6. Pour un plus ample exposé des faits du litige au principal, du déroulement de la procédure ainsi que des observations déposées devant la Cour, il est renvoyé au rapport d'audience. Ces éléments du dossier ne sont repris ci-dessous que dans la mesure nécessaire au raisonnement de la Cour.

Sur la deuxième question

7. Il convient tout d'abord de relever que, comme la Cour l'a jugé dans son arrêt du 14 septembre 1982(Keurkoop, 144-81, Rec. p. 2853), relatif à la protection des dessins et modèles, en l'état du droit communautaire et en l'absence d'une unification dans le cadre de la Communauté ou d'un rapprochement des législations, la fixation des conditions et des modalité de la protection des dessins et modèles relève de la règle nationale. Il appartient au législateur national de déterminer les produits qui peuvent bénéficier de la protection, alors même qu'ils feraient partie d'un ensemble déjà protégé en tant que tel.

8. Il importe de souligner ensuite que la faculté pour le titulaire d'un modéle protégé d'empêcher des tiers de fabriquer et de vendre ou d'importer, sans son consentement, des produits incorporant le modèle constitue la substance même de son droit exclusif. Il en résulte qu'une obligation imposée au titulaire du modèle protégé d'accorder à des tiers, même en contrepartie de redevances raisonnables, une licence pour la fourniture de produits incorporant le modèle aboutirait à priver ce titulaire de la substance de son droit exclusif, et que le refus d'accorder une pareille licence ne saurait constituer en lui-même un abus de position dominante.
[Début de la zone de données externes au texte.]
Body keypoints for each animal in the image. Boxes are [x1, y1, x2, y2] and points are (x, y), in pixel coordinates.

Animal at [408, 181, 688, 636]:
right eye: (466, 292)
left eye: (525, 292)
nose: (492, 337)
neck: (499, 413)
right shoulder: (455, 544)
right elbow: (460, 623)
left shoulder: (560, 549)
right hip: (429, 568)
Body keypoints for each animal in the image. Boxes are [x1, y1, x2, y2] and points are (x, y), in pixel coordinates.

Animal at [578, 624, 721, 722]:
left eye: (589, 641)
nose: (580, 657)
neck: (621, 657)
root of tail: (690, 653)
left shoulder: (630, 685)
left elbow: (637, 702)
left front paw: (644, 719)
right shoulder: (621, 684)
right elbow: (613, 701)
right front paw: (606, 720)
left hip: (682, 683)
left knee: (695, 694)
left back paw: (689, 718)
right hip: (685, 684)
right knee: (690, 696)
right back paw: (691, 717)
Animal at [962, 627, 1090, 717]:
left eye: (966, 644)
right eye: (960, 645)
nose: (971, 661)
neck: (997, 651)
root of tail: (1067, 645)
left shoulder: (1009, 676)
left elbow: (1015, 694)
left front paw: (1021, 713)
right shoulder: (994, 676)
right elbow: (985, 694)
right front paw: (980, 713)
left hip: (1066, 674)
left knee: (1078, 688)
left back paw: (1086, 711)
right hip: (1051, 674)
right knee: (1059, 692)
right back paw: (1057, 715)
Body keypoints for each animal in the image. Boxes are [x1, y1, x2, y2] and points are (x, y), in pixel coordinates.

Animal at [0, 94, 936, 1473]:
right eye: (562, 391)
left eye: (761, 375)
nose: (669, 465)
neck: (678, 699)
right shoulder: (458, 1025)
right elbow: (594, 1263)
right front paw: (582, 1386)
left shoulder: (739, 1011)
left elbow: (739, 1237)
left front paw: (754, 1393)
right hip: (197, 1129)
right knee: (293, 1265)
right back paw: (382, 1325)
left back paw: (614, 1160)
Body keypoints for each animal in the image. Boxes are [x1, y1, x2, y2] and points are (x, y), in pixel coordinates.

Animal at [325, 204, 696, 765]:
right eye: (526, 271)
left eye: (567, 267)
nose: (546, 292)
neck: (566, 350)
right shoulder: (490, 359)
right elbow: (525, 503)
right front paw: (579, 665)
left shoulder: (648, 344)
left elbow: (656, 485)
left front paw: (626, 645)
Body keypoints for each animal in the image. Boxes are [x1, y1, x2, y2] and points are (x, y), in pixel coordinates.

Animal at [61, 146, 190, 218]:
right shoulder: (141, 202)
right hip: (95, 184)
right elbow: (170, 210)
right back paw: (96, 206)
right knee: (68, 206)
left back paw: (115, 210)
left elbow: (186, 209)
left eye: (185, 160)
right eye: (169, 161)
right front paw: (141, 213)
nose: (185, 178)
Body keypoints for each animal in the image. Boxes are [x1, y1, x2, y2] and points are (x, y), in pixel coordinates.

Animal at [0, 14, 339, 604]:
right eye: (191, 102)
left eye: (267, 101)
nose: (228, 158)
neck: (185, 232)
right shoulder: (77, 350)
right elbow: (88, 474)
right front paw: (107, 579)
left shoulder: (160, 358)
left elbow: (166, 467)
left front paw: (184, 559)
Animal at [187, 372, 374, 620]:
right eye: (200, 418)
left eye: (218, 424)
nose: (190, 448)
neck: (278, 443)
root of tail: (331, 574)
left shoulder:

9. Il y a lieu toutefois de relever que l'exercice du droit exclusif par le titulaire d'un modèle relatif à des éléments de carrosserie de voitures automobiles peut être interdit par l'article 86 s'il donne lieu, de la part d'une entreprise en position dominante, à certains comportements abusifs tels que le refus arbitraire de livrer des pièces de rechange à des réparateurs indépendants, la fixation des prix des pièces de rechange à un niveau inéquitable ou la décision de ne plus produire de pièces de rechange pour un certain modèle alors que beaucoup de voitures de ce modèle circulent encore, à condition que ces comportements soient susceptibles d'affecter le commerce entre Etats membres.

10. En l'espèce de tels comportements abusifs n'ont pas été relevés par la juridiction nationale. Dans ces conditions, et compte tenu de la réponse apportée à la deuxième question, il n'est pas nécessaire de répondre aux première et troisième questions posées par la juridiction nationale.

11. Il y a donc lieu de répondre à la deuxième question de la juridiction nationale que le fait pour le titulaire d'un droit de modèle, couvrant des éléments de carrosserie, de refuser d'octroyer à des tiers, même en contrepartie de redevances raisonnables, une licence pour la fourniture de pièces incorporant le modèle ne saurait être considéré en lui-même comme une exploitation abusive de position dominante, au sens de l'article 86 du traité.

Sur les dépens

12. Les frais exposés par le gouvernement de la République fédérale d'Allemagne, le gouvernement français, le gouvernement britannique, le gouvernement italien et la Commission des Communautés européennes, qui ont soumis des observations à la Cour ne peuvent faire l'objet d'un remboursement. La procédure revêtant, à l'égard des parties au principal, le caractère d'un incident de procédure soulevé devant la juridiction nationale, il appartient à celle-ci de statuer sur les dépens.

Par ces motifs,

LA COUR

statuant sur les questions à elle soumises par la High Court of Justice, par ordonnance du 17 juillet 1987, dit pour droit:

Le fait pour le titulaire d'un droit de modèle, couvrant des éléments de carrosserie, de refuser d'octroyer à des tiers, même en contrepartie de redevances raisonnables, une licence pour la fourniture de pièces incorporant le modèle ne saurait être considéré en lui-même comme une exploitation abusive de position dominante, au sens de l'article 86 du traité.